Source texts of formatted documents:
* * *

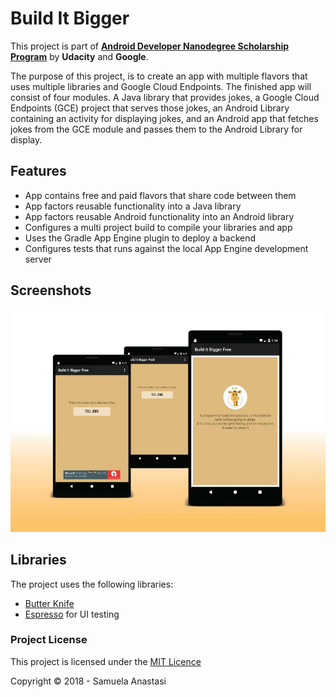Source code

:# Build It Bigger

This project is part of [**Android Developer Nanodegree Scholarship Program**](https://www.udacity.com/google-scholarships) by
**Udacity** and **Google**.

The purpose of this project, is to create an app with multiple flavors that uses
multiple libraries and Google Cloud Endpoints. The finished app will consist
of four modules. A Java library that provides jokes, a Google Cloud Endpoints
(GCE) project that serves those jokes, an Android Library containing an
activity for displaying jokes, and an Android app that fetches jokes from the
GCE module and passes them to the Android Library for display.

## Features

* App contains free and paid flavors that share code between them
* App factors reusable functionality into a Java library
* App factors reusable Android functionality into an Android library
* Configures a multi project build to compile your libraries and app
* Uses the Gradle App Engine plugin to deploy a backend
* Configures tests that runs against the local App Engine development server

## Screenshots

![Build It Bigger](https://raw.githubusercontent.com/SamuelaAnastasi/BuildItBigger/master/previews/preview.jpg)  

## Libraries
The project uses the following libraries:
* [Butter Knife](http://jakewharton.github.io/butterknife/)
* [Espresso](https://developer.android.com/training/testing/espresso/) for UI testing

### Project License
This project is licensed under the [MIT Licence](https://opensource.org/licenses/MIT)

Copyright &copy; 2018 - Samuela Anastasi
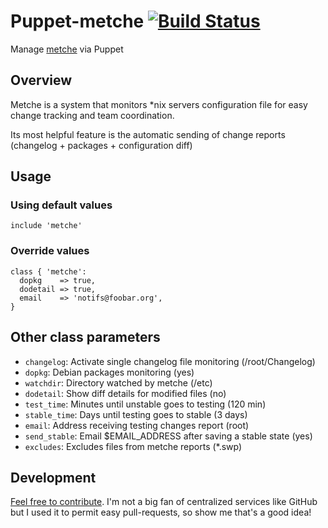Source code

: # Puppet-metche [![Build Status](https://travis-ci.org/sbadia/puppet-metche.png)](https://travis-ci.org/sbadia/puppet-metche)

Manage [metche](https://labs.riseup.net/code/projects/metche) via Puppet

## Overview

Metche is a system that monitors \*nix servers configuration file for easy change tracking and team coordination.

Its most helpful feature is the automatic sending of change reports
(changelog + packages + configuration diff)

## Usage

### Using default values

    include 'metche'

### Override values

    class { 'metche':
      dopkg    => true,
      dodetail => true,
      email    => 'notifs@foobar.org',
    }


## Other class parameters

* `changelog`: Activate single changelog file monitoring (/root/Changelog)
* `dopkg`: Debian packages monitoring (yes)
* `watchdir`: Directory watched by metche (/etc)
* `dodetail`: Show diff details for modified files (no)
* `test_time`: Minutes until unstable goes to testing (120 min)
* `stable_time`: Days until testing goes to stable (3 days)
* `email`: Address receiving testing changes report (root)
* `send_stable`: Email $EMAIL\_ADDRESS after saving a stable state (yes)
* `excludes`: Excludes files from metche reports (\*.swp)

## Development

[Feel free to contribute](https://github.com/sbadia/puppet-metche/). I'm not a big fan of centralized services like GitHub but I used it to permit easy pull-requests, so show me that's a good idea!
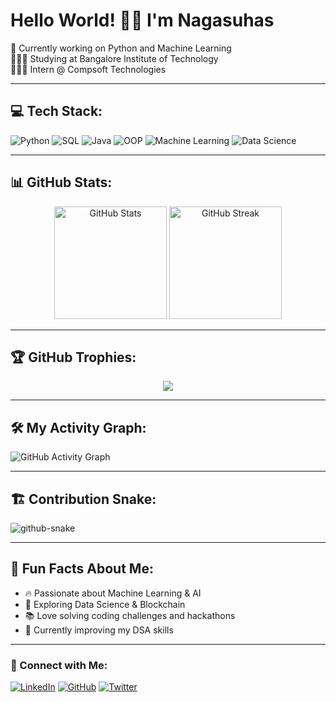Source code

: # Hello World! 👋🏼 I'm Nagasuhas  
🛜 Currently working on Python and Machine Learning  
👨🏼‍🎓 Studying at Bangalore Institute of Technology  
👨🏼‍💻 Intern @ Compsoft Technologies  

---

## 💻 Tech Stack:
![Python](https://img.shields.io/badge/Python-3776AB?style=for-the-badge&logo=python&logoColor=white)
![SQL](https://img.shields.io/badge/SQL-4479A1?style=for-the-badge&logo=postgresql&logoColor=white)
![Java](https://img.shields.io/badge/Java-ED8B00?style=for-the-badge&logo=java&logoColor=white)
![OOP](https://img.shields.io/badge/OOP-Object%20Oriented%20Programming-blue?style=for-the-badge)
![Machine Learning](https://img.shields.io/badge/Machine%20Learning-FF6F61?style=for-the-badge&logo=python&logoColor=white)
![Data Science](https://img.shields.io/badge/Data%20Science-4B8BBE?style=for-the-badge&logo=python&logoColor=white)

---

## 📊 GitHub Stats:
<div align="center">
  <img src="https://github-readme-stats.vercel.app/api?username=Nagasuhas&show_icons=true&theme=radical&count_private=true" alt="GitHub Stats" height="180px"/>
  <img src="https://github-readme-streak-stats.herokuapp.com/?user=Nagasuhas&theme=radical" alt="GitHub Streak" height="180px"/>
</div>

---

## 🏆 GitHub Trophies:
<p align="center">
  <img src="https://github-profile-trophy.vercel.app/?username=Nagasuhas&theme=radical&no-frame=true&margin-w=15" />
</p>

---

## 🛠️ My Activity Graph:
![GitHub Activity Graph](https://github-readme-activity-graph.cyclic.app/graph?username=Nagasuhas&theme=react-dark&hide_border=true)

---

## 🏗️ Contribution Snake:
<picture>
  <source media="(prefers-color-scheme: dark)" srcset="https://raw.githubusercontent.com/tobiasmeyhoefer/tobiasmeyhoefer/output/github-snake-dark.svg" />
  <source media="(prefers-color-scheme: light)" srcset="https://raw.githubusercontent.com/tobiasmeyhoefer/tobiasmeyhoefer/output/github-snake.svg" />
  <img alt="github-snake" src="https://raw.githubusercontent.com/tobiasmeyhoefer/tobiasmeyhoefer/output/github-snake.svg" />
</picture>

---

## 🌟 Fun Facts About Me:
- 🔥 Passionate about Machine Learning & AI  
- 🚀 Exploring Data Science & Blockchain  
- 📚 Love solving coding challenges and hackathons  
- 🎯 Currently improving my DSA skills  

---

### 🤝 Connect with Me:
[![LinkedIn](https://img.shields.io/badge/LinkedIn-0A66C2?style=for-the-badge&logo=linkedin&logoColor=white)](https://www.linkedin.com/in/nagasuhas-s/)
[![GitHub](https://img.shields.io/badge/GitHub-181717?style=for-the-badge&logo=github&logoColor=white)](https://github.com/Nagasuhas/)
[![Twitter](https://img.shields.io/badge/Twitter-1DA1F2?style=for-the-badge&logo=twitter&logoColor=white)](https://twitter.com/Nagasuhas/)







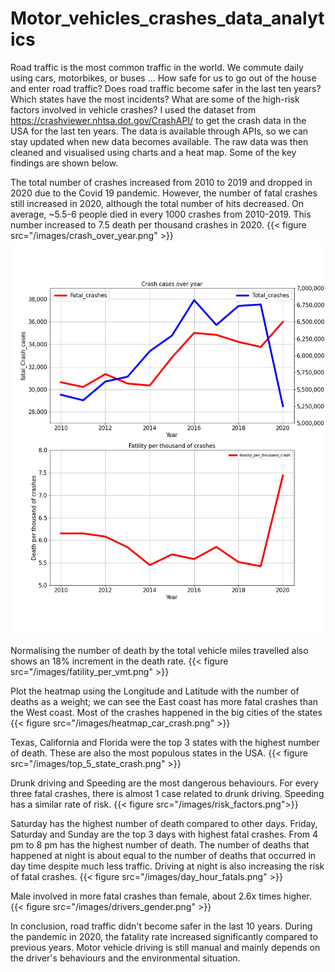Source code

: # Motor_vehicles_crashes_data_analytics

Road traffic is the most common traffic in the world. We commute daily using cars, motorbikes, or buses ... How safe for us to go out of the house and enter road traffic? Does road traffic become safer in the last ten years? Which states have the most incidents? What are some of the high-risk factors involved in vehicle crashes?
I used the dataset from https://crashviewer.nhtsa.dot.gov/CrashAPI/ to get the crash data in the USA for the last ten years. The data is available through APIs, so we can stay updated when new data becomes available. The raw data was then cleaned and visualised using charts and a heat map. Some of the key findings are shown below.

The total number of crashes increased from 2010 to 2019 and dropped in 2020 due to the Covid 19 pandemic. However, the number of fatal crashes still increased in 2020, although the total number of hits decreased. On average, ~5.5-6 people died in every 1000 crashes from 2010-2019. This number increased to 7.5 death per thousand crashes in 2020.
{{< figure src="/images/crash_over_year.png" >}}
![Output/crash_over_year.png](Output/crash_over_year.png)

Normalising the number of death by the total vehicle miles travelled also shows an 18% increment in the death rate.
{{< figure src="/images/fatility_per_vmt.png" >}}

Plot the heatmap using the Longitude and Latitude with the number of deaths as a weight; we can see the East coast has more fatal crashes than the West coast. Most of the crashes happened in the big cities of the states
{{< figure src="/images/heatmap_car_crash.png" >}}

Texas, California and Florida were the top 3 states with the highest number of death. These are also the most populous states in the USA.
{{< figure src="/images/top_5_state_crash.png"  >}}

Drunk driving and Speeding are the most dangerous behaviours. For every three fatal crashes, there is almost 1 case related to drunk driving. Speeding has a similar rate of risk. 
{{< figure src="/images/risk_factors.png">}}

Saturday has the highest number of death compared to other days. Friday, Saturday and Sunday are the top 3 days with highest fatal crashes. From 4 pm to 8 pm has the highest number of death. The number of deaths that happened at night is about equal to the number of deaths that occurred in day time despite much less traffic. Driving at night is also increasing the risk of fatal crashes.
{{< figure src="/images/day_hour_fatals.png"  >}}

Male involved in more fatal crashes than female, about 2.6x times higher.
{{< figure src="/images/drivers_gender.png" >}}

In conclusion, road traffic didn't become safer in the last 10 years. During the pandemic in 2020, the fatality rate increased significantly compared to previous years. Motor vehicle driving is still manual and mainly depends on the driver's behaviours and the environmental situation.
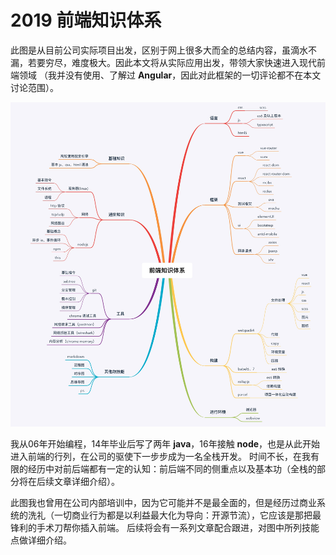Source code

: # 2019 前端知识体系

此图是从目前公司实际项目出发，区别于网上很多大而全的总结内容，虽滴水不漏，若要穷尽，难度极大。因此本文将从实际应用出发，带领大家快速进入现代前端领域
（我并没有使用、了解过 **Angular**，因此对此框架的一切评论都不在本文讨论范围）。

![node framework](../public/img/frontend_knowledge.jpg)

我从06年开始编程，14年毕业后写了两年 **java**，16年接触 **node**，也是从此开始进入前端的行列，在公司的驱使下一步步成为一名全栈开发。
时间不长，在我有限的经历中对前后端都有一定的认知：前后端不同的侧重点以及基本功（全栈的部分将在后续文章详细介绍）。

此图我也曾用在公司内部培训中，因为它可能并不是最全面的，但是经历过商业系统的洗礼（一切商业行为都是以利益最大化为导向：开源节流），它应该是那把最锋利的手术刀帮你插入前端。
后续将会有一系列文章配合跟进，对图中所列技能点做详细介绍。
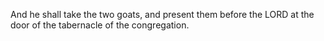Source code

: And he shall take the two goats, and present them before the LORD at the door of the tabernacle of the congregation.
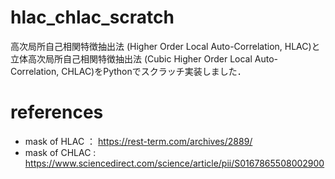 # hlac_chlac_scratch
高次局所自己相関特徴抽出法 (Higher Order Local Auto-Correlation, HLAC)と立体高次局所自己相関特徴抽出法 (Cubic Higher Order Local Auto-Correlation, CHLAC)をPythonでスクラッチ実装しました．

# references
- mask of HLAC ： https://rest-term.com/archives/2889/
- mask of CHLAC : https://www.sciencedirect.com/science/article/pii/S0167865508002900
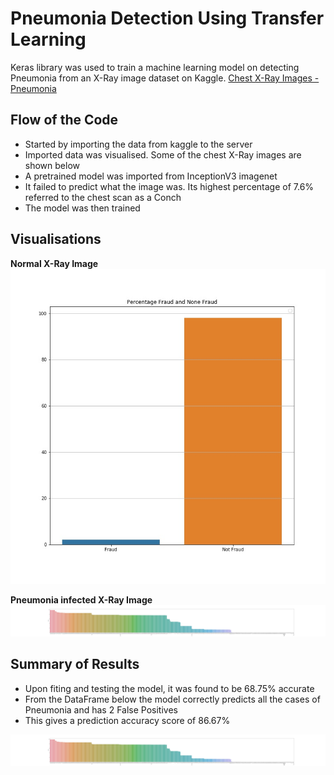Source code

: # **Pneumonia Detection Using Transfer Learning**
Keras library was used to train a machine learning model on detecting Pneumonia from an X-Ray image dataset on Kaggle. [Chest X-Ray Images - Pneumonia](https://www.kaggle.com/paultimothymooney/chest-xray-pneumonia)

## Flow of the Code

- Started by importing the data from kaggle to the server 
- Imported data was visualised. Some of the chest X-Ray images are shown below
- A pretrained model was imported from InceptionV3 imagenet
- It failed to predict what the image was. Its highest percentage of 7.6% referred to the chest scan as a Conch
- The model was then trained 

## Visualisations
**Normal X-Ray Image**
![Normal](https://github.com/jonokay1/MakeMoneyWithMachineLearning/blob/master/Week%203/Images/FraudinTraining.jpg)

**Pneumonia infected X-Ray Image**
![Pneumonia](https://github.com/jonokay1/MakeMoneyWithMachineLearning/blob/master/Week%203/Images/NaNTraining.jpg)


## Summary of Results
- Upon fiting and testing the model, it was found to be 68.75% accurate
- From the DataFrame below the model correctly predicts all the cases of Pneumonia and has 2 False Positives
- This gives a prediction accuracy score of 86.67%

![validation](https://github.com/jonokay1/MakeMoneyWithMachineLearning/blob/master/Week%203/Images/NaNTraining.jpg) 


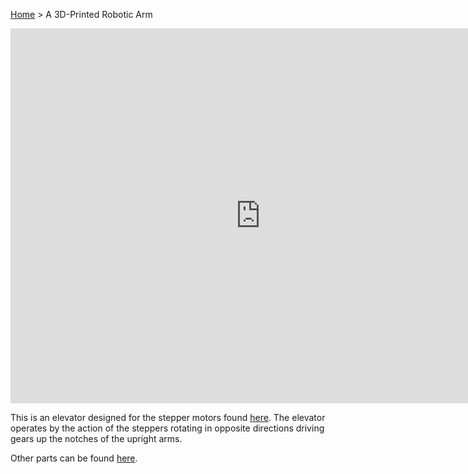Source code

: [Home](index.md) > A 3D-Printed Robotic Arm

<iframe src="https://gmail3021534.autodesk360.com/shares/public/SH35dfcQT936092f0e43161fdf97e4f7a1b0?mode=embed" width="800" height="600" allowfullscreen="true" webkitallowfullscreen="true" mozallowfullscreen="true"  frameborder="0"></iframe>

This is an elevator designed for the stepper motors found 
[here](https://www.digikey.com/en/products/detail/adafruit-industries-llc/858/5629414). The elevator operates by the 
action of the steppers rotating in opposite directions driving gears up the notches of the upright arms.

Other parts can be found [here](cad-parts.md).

* * *

→ **Directions for this task**: Go through the records. Copy each line where "into" appears.

→ **Result of the task**:
* App factors reusable functionality into a Java library
* App factors reusable Android functionality into an Android library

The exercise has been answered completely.